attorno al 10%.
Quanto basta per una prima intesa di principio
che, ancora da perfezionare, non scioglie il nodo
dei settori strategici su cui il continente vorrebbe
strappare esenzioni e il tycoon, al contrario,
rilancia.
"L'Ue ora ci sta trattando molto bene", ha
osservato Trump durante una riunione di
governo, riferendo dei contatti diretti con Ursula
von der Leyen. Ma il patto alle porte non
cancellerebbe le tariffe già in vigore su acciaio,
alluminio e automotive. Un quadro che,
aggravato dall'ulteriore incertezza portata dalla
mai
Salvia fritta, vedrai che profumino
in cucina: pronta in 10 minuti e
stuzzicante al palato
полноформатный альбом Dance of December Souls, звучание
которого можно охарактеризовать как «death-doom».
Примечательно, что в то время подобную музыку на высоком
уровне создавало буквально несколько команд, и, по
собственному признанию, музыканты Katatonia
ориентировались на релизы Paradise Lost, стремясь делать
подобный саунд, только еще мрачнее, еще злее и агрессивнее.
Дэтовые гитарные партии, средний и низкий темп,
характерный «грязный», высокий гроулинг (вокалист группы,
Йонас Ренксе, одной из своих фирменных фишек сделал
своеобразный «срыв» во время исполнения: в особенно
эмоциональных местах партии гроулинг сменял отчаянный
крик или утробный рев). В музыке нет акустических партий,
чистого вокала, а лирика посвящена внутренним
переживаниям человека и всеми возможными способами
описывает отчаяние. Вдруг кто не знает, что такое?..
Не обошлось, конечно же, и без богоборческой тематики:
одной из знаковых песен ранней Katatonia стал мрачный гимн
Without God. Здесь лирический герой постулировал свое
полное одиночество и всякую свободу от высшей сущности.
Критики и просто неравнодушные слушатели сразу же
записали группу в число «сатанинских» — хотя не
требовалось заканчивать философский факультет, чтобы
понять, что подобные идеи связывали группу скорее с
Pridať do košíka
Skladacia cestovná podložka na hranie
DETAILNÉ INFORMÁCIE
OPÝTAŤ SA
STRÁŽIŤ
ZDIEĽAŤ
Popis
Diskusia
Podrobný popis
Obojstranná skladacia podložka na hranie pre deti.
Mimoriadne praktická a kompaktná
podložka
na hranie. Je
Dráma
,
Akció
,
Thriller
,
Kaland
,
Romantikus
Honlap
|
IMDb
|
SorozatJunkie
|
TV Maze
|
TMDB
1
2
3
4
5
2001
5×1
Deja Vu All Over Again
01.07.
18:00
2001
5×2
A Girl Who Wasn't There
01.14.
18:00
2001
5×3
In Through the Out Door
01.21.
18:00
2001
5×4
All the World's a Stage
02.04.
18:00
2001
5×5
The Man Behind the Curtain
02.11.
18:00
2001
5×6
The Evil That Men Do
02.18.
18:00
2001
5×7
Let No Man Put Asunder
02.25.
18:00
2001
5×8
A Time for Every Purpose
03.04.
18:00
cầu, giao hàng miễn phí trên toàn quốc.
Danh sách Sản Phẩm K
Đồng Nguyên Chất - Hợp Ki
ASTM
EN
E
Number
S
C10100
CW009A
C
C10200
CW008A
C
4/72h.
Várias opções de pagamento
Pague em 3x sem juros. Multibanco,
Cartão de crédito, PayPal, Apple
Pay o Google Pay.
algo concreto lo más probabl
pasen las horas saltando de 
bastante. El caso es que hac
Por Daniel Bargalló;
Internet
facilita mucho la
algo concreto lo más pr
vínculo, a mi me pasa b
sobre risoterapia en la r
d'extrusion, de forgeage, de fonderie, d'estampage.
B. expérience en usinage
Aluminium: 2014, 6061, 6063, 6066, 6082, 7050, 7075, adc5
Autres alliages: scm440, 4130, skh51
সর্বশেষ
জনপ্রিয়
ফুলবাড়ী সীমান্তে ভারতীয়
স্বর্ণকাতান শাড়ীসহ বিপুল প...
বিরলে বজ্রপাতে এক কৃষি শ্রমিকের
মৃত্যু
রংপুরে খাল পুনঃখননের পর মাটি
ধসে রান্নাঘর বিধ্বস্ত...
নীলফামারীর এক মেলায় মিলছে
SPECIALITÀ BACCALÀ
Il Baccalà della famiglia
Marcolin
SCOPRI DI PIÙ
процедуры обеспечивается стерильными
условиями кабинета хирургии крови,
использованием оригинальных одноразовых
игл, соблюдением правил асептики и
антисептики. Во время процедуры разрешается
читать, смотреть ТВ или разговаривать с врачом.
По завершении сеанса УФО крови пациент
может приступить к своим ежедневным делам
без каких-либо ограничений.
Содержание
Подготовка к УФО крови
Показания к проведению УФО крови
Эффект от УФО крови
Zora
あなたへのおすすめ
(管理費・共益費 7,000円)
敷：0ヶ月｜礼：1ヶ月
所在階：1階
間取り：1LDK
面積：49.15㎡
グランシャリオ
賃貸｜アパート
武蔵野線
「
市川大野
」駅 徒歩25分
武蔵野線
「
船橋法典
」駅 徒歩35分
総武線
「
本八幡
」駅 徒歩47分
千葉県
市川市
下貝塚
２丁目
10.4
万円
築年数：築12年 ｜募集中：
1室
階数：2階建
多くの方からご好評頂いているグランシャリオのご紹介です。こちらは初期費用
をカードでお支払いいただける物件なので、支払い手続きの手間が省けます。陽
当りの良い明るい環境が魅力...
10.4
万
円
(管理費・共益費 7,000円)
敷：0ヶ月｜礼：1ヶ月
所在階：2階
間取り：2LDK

# # # #

Every line in the listing that holds "крови" belongs in the answer.

Your solution
условиями кабинета хирургии крови,
По завершении сеанса УФО крови пациент
Подготовка к УФО крови
Показания к проведению УФО крови
Эффект от УФО крови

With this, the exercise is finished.